Назад к книге «Ночное бдение» [Август Юхан Стриндберг]

Ночное бдение

Август Юхан Стриндберг

Новелла входит в сборник «Судьбы и приключения шведов», который создавался писателем на протяжении многих лет В этой серии Стриндберг хотел представить историю развития шведского общества и государства. Отдельные исторические эпизоды, казалось бы не связанные друг с другом, тем не менее, согласно замыслу, должны были выстроиться в хронологическом порядке и стать звеньями единой цепи. В новелле «Ночное бдение» Стриндберг развенчивает сложившийся в шведской историографии и литературе идеальный образ короля Карла XII.

Август Стриндберг

Ночное бдение

– Чмок! Будто камень шлепнулся в грязь. И пришел конец великой жизни, скончался Двенадцатый Карл! Господи, спаси и помилуй.

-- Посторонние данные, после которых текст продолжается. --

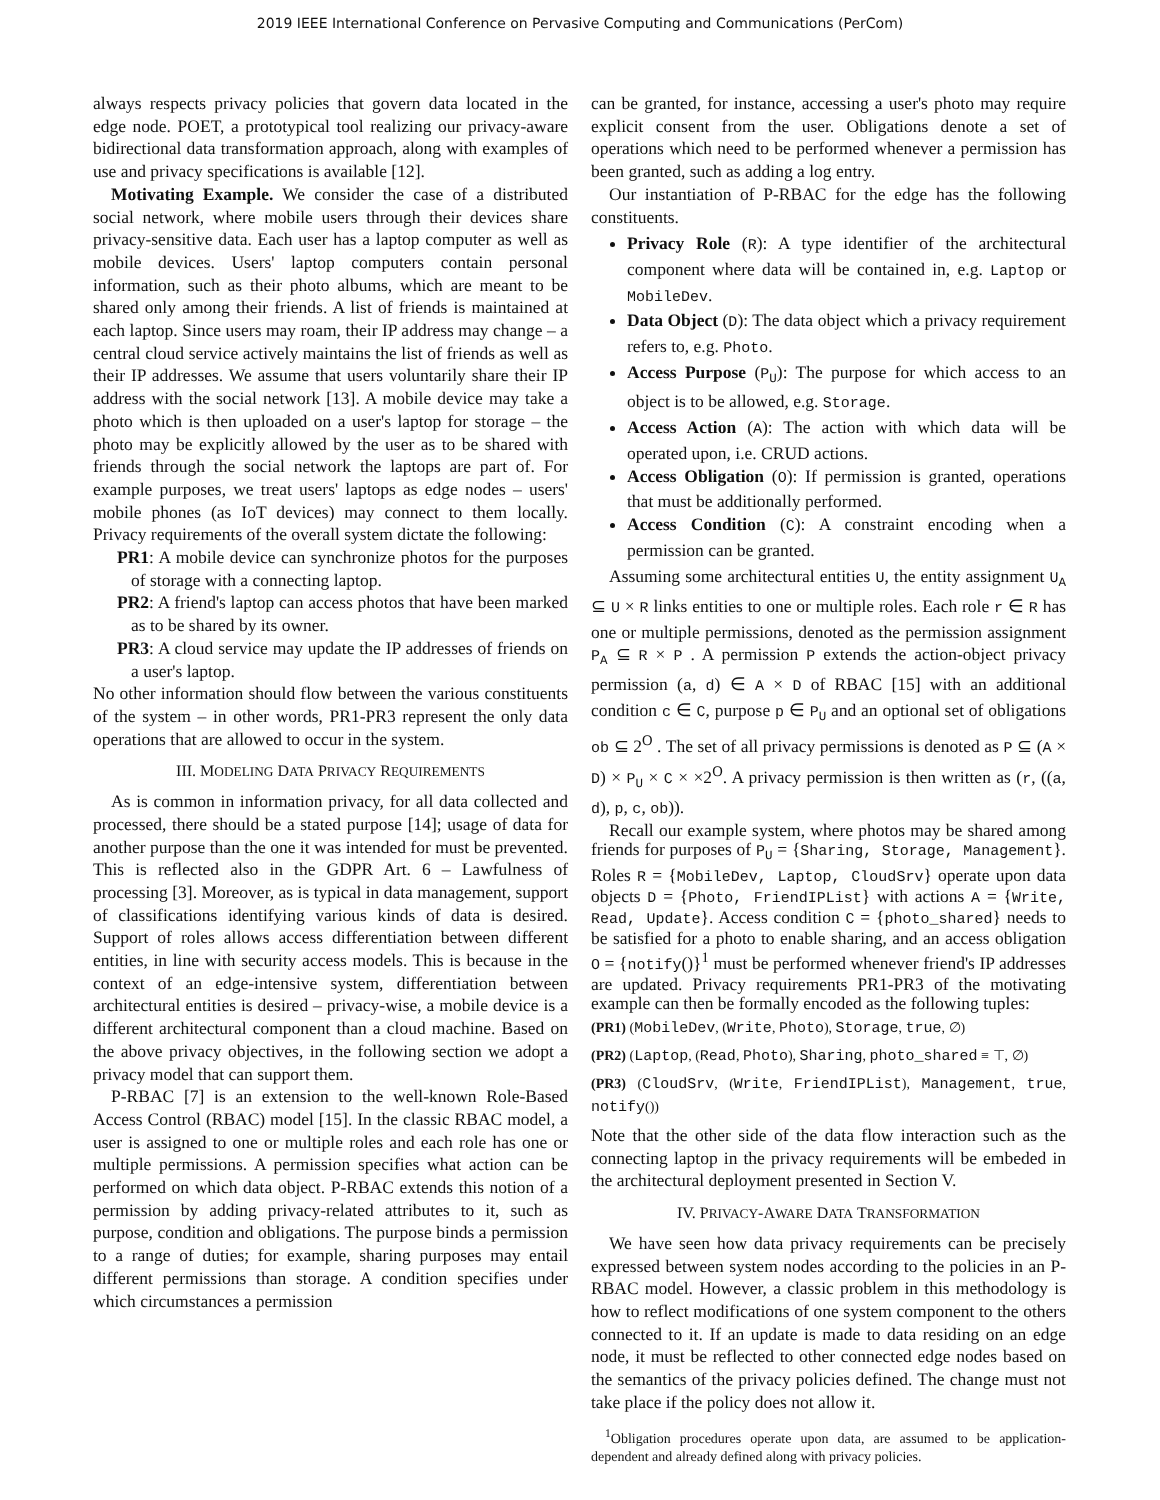2019 IEEE International Conference on Pervasive Computing and Communications (PerCom)
always respects privacy policies that govern data located in the edge node. POET, a prototypical tool realizing our privacy-aware bidirectional data transformation approach, along with examples of use and privacy specifications is available [12].
Motivating Example. We consider the case of a distributed social network, where mobile users through their devices share privacy-sensitive data. Each user has a laptop computer as well as mobile devices. Users' laptop computers contain personal information, such as their photo albums, which are meant to be shared only among their friends. A list of friends is maintained at each laptop. Since users may roam, their IP address may change – a central cloud service actively maintains the list of friends as well as their IP addresses. We assume that users voluntarily share their IP address with the social network [13]. A mobile device may take a photo which is then uploaded on a user's laptop for storage – the photo may be explicitly allowed by the user as to be shared with friends through the social network the laptops are part of. For example purposes, we treat users' laptops as edge nodes – users' mobile phones (as IoT devices) may connect to them locally. Privacy requirements of the overall system dictate the following:
PR1: A mobile device can synchronize photos for the purposes of storage with a connecting laptop.
PR2: A friend's laptop can access photos that have been marked as to be shared by its owner.
PR3: A cloud service may update the IP addresses of friends on a user's laptop.
No other information should flow between the various constituents of the system – in other words, PR1-PR3 represent the only data operations that are allowed to occur in the system.
III. MODELING DATA PRIVACY REQUIREMENTS
As is common in information privacy, for all data collected and processed, there should be a stated purpose [14]; usage of data for another purpose than the one it was intended for must be prevented. This is reflected also in the GDPR Art. 6 – Lawfulness of processing [3]. Moreover, as is typical in data management, support of classifications identifying various kinds of data is desired. Support of roles allows access differentiation between different entities, in line with security access models. This is because in the context of an edge-intensive system, differentiation between architectural entities is desired – privacy-wise, a mobile device is a different architectural component than a cloud machine. Based on the above privacy objectives, in the following section we adopt a privacy model that can support them.
P-RBAC [7] is an extension to the well-known Role-Based Access Control (RBAC) model [15]. In the classic RBAC model, a user is assigned to one or multiple roles and each role has one or multiple permissions. A permission specifies what action can be performed on which data object. P-RBAC extends this notion of a permission by adding privacy-related attributes to it, such as purpose, condition and obligations. The purpose binds a permission to a range of duties; for example, sharing purposes may entail different permissions than storage. A condition specifies under which circumstances a permission
can be granted, for instance, accessing a user's photo may require explicit consent from the user. Obligations denote a set of operations which need to be performed whenever a permission has been granted, such as adding a log entry.
Our instantiation of P-RBAC for the edge has the following constituents.
Privacy Role (R): A type identifier of the architectural component where data will be contained in, e.g. Laptop or MobileDev.
Data Object (D): The data object which a privacy requirement refers to, e.g. Photo.
Access Purpose (P<sub>U</sub>): The purpose for which access to an object is to be allowed, e.g. Storage.
Access Action (A): The action with which data will be operated upon, i.e. CRUD actions.
Access Obligation (O): If permission is granted, operations that must be additionally performed.
Access Condition (C): A constraint encoding when a permission can be granted.
Assuming some architectural entities U, the entity assignment U<sub>A</sub> ⊆ U × R links entities to one or multiple roles. Each role r ∈ R has one or multiple permissions, denoted as the permission assignment P<sub>A</sub> ⊆ R × P . A permission P extends the action-object privacy permission (a, d) ∈ A × D of RBAC [15] with an additional condition c ∈ C, purpose p ∈ P<sub>U</sub> and an optional set of obligations ob ⊆ 2<sup>O</sup> . The set of all privacy permissions is denoted as P ⊆ (A × D) × P<sub>U</sub> × C × ×2<sup>O</sup>. A privacy permission is then written as (r, ((a, d), p, c, ob)).
Recall our example system, where photos may be shared among friends for purposes of P<sub>U</sub> = {Sharing, Storage, Management}. Roles R = {MobileDev, Laptop, CloudSrv} operate upon data objects D = {Photo, FriendIPList} with actions A = {Write, Read, Update}. Access condition C = {photo_shared} needs to be satisfied for a photo to enable sharing, and an access obligation O = {notify()}<sup>1</sup> must be performed whenever friend's IP addresses are updated. Privacy requirements PR1-PR3 of the motivating example can then be formally encoded as the following tuples:
(PR1) (MobileDev, (Write, Photo), Storage, true, ∅)
(PR2) (Laptop, (Read, Photo), Sharing, photo_shared ≡ ⊤, ∅)
(PR3) (CloudSrv, (Write, FriendIPList), Management, true, notify())
Note that the other side of the data flow interaction such as the connecting laptop in the privacy requirements will be embeded in the architectural deployment presented in Section V.
IV. PRIVACY-AWARE DATA TRANSFORMATION
We have seen how data privacy requirements can be precisely expressed between system nodes according to the policies in an P-RBAC model. However, a classic problem in this methodology is how to reflect modifications of one system component to the others connected to it. If an update is made to data residing on an edge node, it must be reflected to other connected edge nodes based on the semantics of the privacy policies defined. The change must not take place if the policy does not allow it.
<sup>1</sup> Obligation procedures operate upon data, are assumed to be application-dependent and already defined along with privacy policies.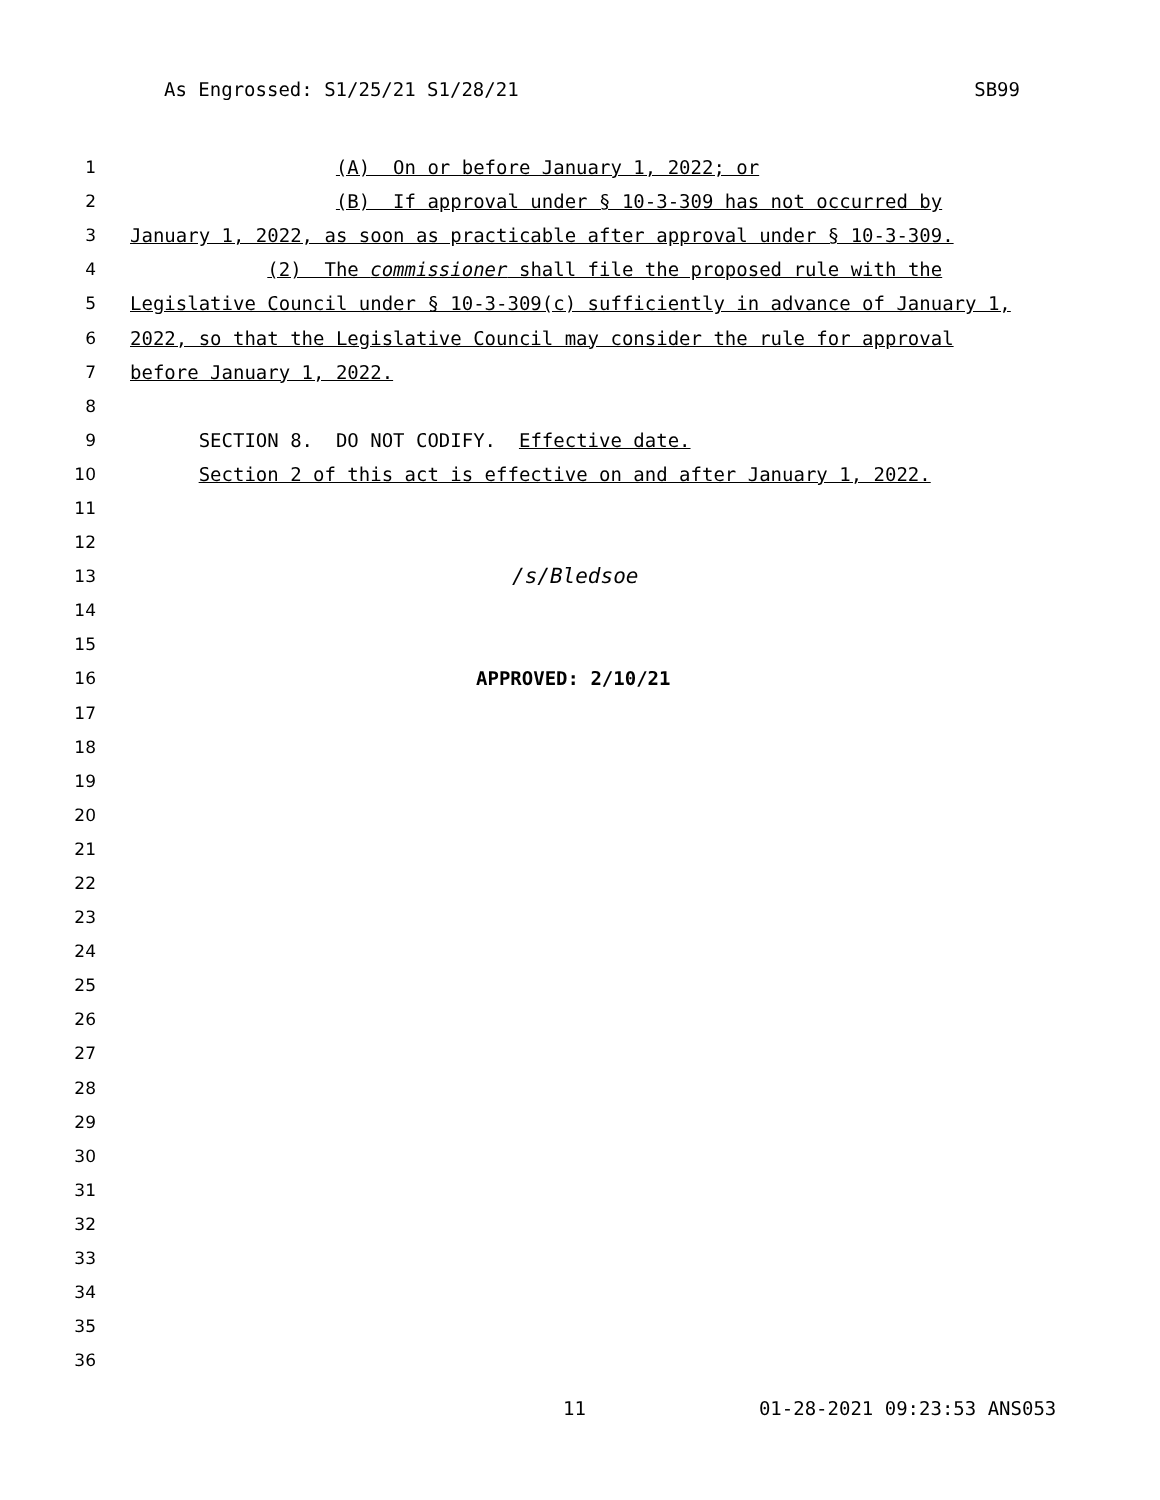As Engrossed: S1/25/21 S1/28/21 SB99
1 (A) On or before January 1, 2022; or
2 (B) If approval under § 10-3-309 has not occurred by
3 January 1, 2022, as soon as practicable after approval under § 10-3-309.
4 (2) The commissioner shall file the proposed rule with the
5 Legislative Council under § 10-3-309(c) sufficiently in advance of January 1,
6 2022, so that the Legislative Council may consider the rule for approval
7 before January 1, 2022.
8
9 SECTION 8. DO NOT CODIFY. Effective date.
10 Section 2 of this act is effective on and after January 1, 2022.
11
12
13 /s/Bledsoe
14
15
16 APPROVED: 2/10/21
17
18
19
20
21
22
23
24
25
26
27
28
29
30
31
32
33
34
35
36
11 01-28-2021 09:23:53 ANS053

Так лейтенант Карлберг в десятый раз описывал это печальное событие лейб-медику Нойману в крестьянском доме в Тистедален, где они – двое верных королевских слуг – несли почетный караул.

– А генерал Мегре и говорит: «La piece est finie. Allons sou-per!» [1 - Спектакль окончен. Пошли ужинать! (фр.)] – пробормотал лейб-медик. – Вот именно! Allons souperl Теперь посмотрим, кто будет платить за музыку. Сто тысяч талеров серебряной монетой от Герца, что вчера поступили в военную кассу, наследный принц раздал высшим офицерам. Дело за ними. А они не станут сидеть сложа руки!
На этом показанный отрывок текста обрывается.